Of particular interest, multivariate analyses showed that the LSC-R and HSC-R signatures predicted overall and event-free survival independently of known molecular prognostic factors in cytogenetically normal patients, such as molecular risk status and CEBPA mutation. In fact, after subdividing the AML samples that were informative for molecular risk status, they found that each stem cell signature identified subsets of subjects with poor survival in both high molecular risk (HMR) group and low molecular risk (LMR) groups. “Thus, the LSC-R and HSC-R signatures can be used to separate patients currently identified as low risk into groups who respond well to standard therapy and those who may benefit from more intensive therapy, including stem cell transplant.”

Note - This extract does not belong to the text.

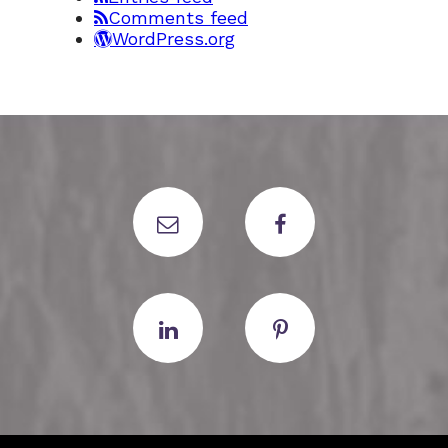
Comments feed
WordPress.org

The researchers state their studies provide evidence supporting the hierarchical organization of AML according to the CSC model, and support the notion that LSCs are not just artifacts of experimental xenograft models. Moreover, they suggest a similar investigative approach could be used to assess both the identity and clinical relevance of LSCs and CSCs from other leukemias and solid tumors.

“Our findings warrant validation in a large cohort and a clinical trial to test the LSC-R signature in the LMR subgroup,” they continue. “If our results are confirmed, poor-risk patients might benefit from more aggressive therapy such as allogeneic transplant or alternative therapy.”

The authors admit that they found it rather counterintuitive that a stem cell signature could be detected in unsorted samples containing a very small population of LSCs, and in which the vast majority of cells are differentiated non-LSC blasts. This, they remark, suggests that stem cell expression programs persist in these blasts at a population level, even though no individual blast retains the full repertoire or expression level of stem cell genes.